Streams and Spliterator characteristics confusion

Paul Sandoz paul.sandoz at
Mon Jun 30 09:34:41 UTC 2014

On Jun 28, 2014, at 5:40 PM, Kasper Nielsen <kasperni at> wrote:

> > s.distinct().spliterator() -> Spliterator.DISTINCT = true
> > but limiting the number of distinct elements makes the stream non distinct
> > s.distinct().limit(10).spliterator() -> Spliterator.DISTINCT = false
> I don't observe that (see program below).
> Right, that was an error on my part.
> But still, I think some there are some cases where the flag should be maintained.
> For example, I think following the following program should print 4 'true' values but it only prints 1.
> Especially the second one puzzles me, invoking distinct() makes it non-distinct?
> static IntStream s() {
>   return StreamSupport.intStream(Spliterators.spliterator(new int[] { 12, 34 }, Spliterator.DISTINCT), false);
> }
> public static void main(String[] args) {
>    System.out.println(s().spliterator().hasCharacteristics(Spliterator.DISTINCT));
>    System.out.println(s().distinct().spliterator().hasCharacteristics(Spliterator.DISTINCT));
>    System.out.println(s().boxed().spliterator().hasCharacteristics(Spliterator.DISTINCT));
>    System.out.println(s().asDoubleStream().spliterator().hasCharacteristics(Spliterator.DISTINCT));
> }

The second is a good example as to why this is an implementation detail, here is the implementation (some may want to close their eyes!):

    public final IntStream distinct() {
        // While functional and quick to implement, this approach is not very efficient.
        // An efficient version requires an int-specific map/set implementation.
        return boxed().distinct().mapToInt(i -> i);

We could work out how to inject back in distinct but since the spliterator is intended as an escape hatch i did not think it worth the effort.

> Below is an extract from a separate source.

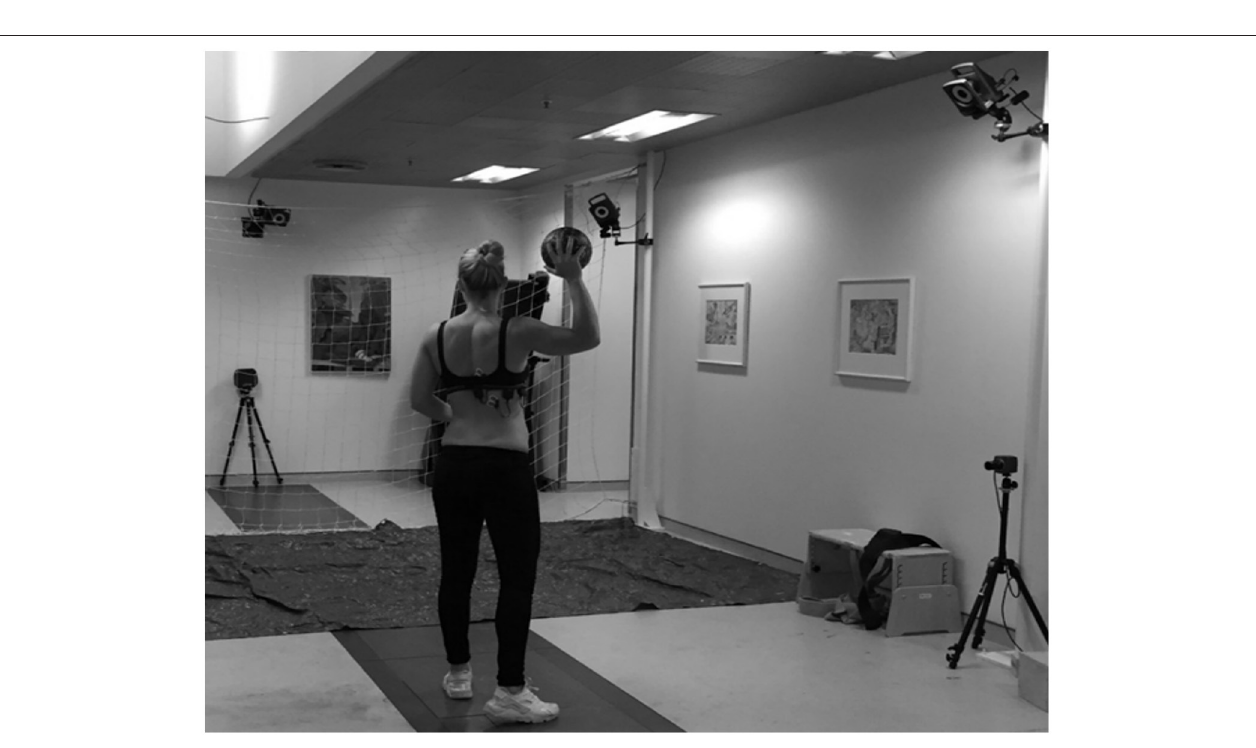
FIGURE 2 | Measurement of shoulder kinematics and muscle activity during maximum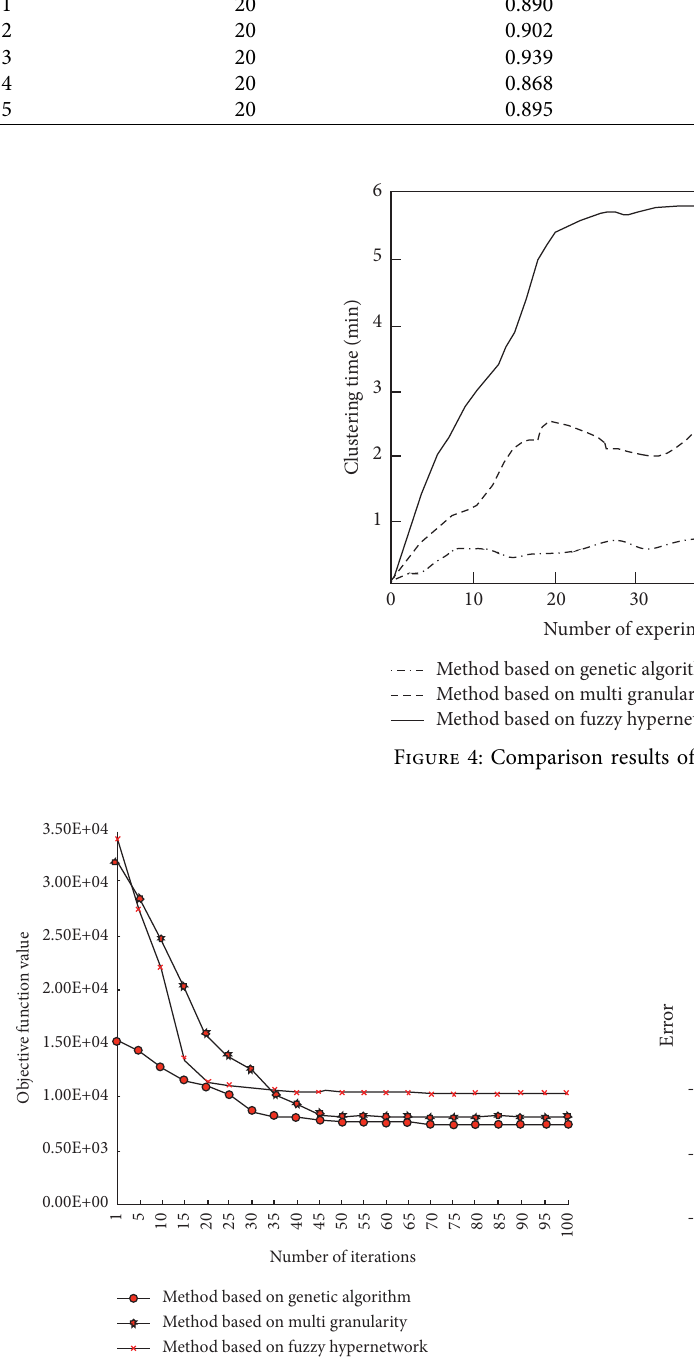
Figure 6: Comparison results of text knowledge acquisition errors.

Note if the latter source was a a long stream it would not be able to inject DISTINCT because not all long values can be represented precisely as double values.

> I am trying to implement the stream interfaces and I want to make sure that my implementation have similar behaviour as the default implementation in The interoperability between streams and Spliterator.characteristics is the only thing I'm having serious issues with. I feel the current state is more a result of how streams are implemented at the moment then as part of a public API.
> I think something like a table with non-terminal stream operations as rows and characteristics as columns. Where each cell was either: "cleared", "set" or "maintained" would make sense.

We deliberately did not specify this aspect, the implementation could change and we don't want to unduly constrain it based on an escape-hatch (it's not the common case). Implementations can decide to what extent the quality is of that escape-hatch spliterator. For your implementation you are free to provide better quality escape-hatch spliterators.

I think we should clarify the documentation on BaseStream.spliterator() to say something like:

  The characteristics of the returned spliterator need not correlate with characteristics of the stream source
  and those inferred from intermediate operations proceeding this terminal operation.